Request |
Reproduce word for word the lines of the material starting with the line that contains "Derechos Reservados ·" and going on through the line that contains "2 2222 6219", with both of those lines included.

--- START ---

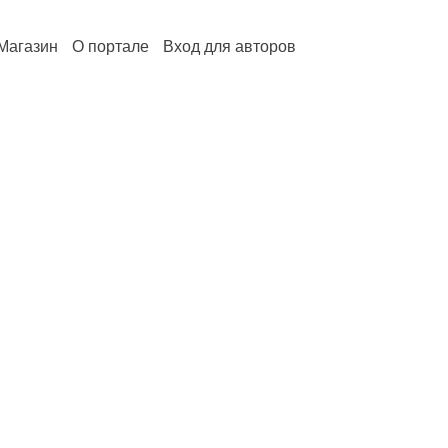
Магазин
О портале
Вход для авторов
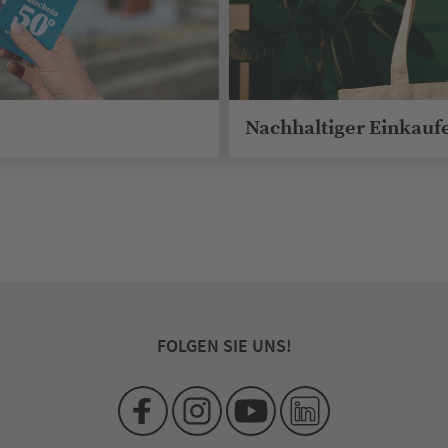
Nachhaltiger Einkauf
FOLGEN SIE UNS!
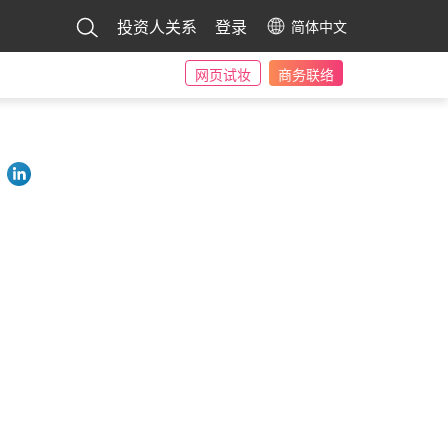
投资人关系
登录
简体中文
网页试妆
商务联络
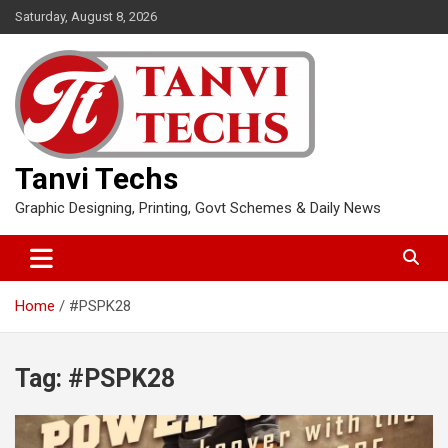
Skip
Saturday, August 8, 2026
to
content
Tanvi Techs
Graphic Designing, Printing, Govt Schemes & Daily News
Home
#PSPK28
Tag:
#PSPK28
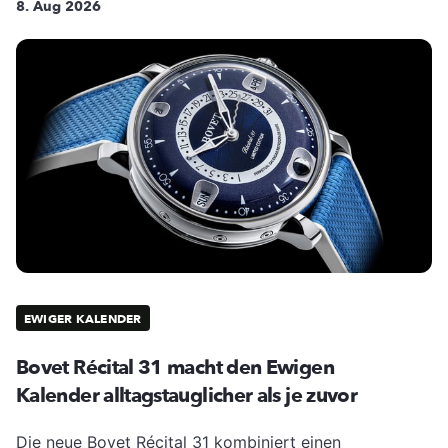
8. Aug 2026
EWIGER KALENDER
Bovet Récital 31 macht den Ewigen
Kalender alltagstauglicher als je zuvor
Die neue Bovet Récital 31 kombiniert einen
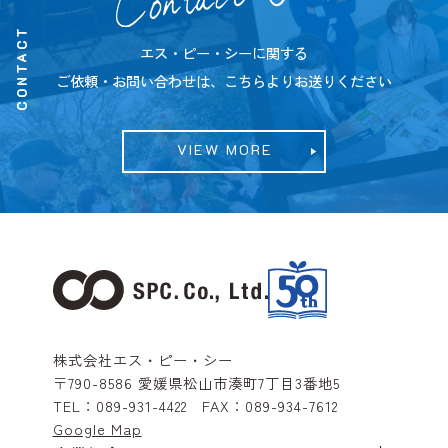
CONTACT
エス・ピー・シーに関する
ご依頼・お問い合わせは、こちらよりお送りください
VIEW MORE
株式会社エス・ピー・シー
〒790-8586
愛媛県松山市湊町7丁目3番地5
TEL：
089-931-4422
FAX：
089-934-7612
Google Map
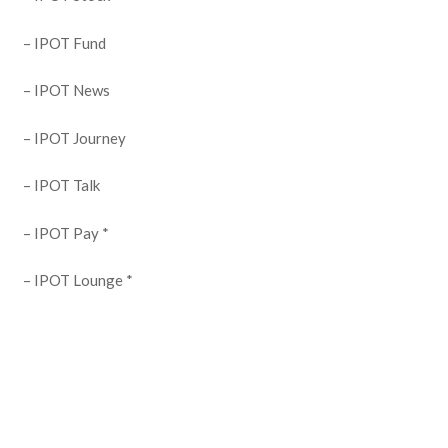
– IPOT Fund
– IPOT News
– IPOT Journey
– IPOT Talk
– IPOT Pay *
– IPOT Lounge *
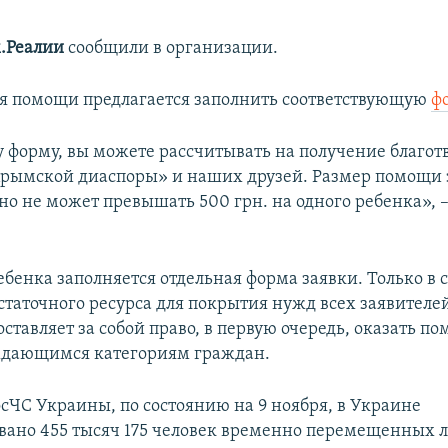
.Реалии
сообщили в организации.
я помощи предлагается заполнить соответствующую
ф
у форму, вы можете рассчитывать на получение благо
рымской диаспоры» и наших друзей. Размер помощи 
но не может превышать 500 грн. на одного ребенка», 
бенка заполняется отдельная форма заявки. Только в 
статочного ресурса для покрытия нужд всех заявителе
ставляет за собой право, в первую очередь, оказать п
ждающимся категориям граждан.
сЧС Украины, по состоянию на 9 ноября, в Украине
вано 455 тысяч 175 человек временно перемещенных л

--- END ---
--- START ---

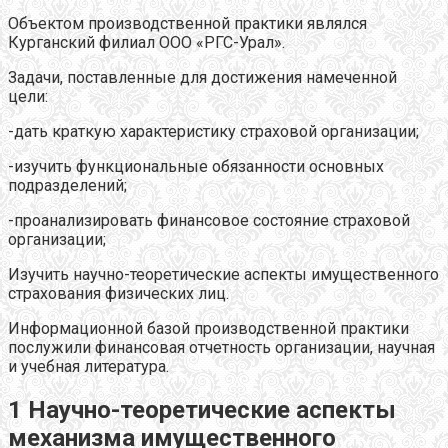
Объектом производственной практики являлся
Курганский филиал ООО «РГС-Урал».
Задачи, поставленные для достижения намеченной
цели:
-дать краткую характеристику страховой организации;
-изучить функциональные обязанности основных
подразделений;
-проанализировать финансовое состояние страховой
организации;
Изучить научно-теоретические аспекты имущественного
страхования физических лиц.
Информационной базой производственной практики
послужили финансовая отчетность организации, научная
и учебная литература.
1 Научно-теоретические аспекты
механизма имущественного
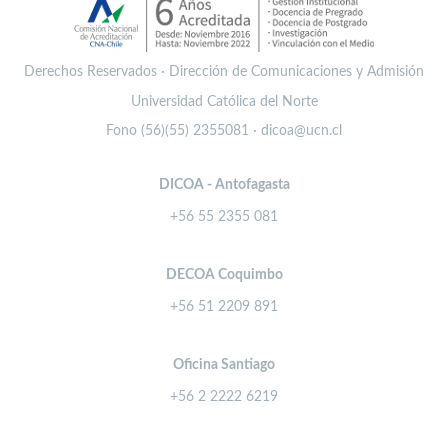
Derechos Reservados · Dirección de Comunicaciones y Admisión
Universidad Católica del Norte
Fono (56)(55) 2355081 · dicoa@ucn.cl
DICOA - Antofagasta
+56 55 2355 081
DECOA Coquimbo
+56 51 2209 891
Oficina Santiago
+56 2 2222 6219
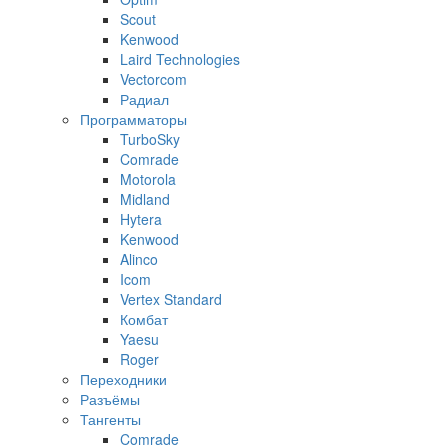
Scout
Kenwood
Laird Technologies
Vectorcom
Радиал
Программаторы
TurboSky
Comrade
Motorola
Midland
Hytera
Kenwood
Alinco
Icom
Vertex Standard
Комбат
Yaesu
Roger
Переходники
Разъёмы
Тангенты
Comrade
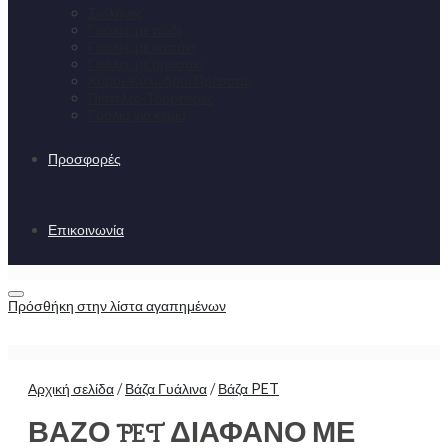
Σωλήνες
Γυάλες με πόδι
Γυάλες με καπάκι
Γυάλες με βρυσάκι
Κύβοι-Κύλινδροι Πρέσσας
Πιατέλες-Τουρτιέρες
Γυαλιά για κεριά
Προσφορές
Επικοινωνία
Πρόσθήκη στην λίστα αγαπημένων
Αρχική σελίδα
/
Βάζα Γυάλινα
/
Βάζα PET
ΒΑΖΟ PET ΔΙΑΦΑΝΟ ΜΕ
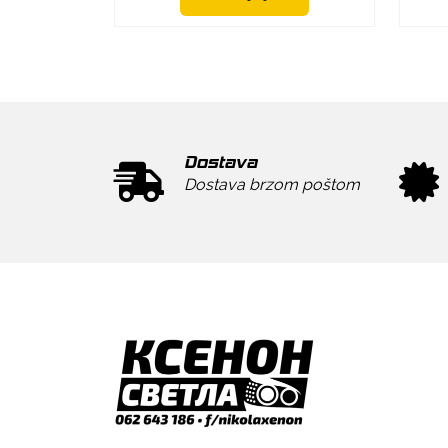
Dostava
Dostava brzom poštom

--- END ---

Written response |
Derechos Reservados · Dirección de Comunicaciones y Admisión
Universidad Católica del Norte
Fono (56)(55) 2355081 · dicoa@ucn.cl
DICOA - Antofagasta
+56 55 2355 081
DECOA Coquimbo
+56 51 2209 891
Oficina Santiago
+56 2 2222 6219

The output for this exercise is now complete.